▸ Per-instance keypoint data:
+++++

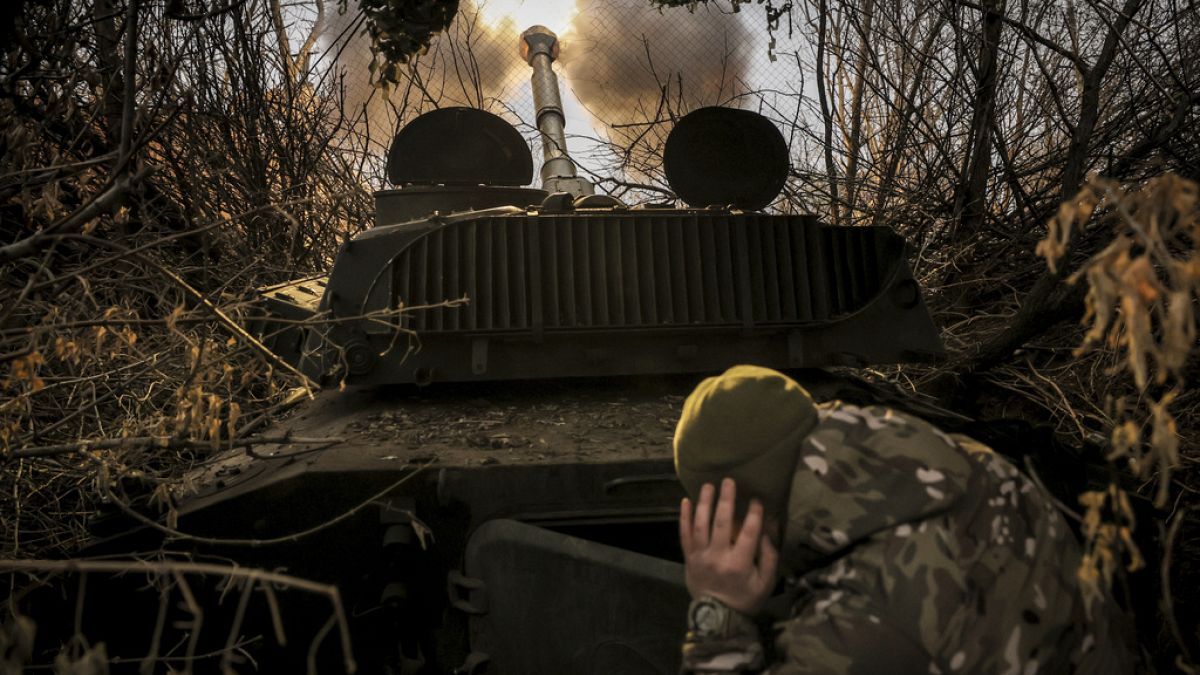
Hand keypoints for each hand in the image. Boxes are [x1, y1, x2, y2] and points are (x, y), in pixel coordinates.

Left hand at [679, 478, 779, 614]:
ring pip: (700, 525)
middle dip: (725, 500)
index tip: (756, 499)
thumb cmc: (745, 598)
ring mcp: (700, 556)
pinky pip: (684, 535)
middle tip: (728, 481)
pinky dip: (684, 517)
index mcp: (739, 564)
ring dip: (704, 503)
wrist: (717, 617)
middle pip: (721, 523)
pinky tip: (686, 501)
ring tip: (708, 485)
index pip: (747, 533)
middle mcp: (718, 557)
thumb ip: (769, 557)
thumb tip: (768, 531)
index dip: (753, 514)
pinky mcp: (689, 558)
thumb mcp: (765, 583)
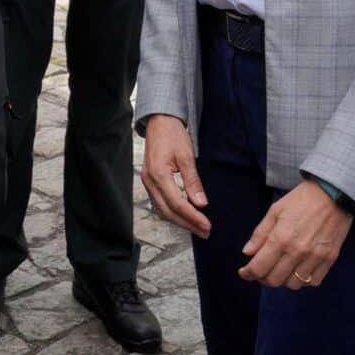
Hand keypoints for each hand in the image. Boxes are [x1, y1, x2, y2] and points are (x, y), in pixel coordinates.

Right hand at [140, 114, 210, 237]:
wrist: (159, 123)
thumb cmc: (173, 135)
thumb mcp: (186, 156)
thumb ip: (193, 181)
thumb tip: (201, 203)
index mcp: (158, 173)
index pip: (176, 203)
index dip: (192, 216)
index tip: (207, 225)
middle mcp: (149, 181)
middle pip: (167, 211)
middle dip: (187, 224)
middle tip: (205, 232)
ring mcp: (147, 182)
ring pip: (162, 210)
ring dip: (180, 221)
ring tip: (198, 227)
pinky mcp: (149, 182)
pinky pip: (160, 203)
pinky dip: (173, 213)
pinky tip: (185, 216)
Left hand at [240, 180, 351, 288]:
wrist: (334, 195)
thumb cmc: (301, 200)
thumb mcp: (275, 211)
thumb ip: (260, 234)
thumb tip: (247, 253)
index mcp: (281, 238)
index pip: (259, 268)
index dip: (248, 274)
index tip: (244, 273)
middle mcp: (298, 251)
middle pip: (275, 280)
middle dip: (263, 278)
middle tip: (261, 270)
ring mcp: (316, 257)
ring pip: (294, 284)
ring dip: (283, 280)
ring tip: (280, 269)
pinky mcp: (330, 259)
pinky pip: (314, 282)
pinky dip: (303, 280)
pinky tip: (298, 270)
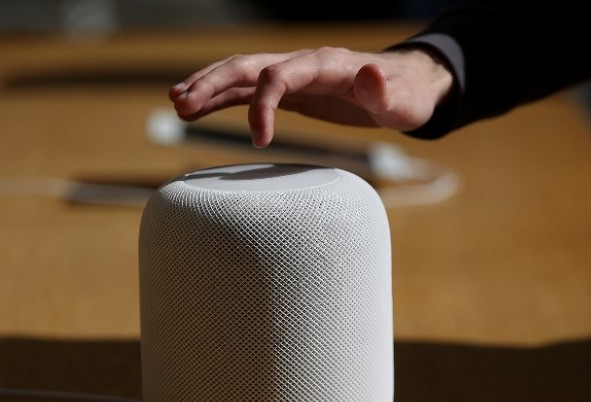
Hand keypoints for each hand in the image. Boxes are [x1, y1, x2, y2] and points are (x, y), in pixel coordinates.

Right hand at [169, 47, 452, 147]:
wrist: (407, 87)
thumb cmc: (406, 96)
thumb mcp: (402, 99)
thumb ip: (383, 90)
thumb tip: (369, 74)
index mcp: (325, 65)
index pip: (280, 74)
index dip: (263, 103)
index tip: (259, 141)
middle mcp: (303, 65)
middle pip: (249, 66)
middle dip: (213, 82)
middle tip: (181, 103)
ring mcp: (294, 76)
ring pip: (242, 76)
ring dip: (209, 88)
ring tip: (176, 104)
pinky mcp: (292, 91)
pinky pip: (250, 91)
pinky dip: (223, 98)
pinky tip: (198, 109)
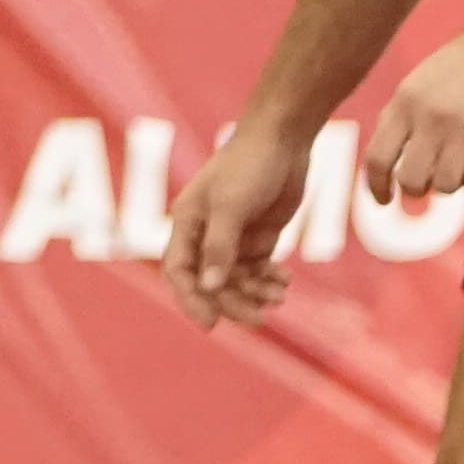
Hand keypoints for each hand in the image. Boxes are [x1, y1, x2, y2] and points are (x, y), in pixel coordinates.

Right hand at [163, 111, 314, 328]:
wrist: (283, 139)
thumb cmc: (248, 166)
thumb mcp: (231, 206)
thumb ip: (220, 247)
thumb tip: (210, 288)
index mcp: (187, 223)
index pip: (179, 272)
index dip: (190, 300)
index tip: (211, 324)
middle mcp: (206, 234)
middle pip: (212, 283)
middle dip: (233, 302)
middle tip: (259, 318)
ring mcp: (233, 236)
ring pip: (238, 280)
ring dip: (256, 292)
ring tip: (279, 295)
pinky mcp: (258, 236)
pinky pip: (259, 270)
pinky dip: (270, 280)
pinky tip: (285, 281)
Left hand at [363, 10, 463, 215]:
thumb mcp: (419, 81)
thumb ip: (401, 117)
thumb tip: (386, 163)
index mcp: (405, 101)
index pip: (378, 157)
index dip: (377, 186)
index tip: (384, 200)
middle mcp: (431, 118)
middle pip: (413, 180)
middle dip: (417, 189)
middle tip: (427, 184)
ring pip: (448, 186)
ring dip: (452, 182)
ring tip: (461, 162)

+++++

▸ Task to complete:
The lines to show are those in the data above that include "Right".

▸ Reply:
Right hand at [140, 114, 210, 237]:
Right hand at [169, 47, 452, 147]:
Right hand at [163, 111, 314, 328]:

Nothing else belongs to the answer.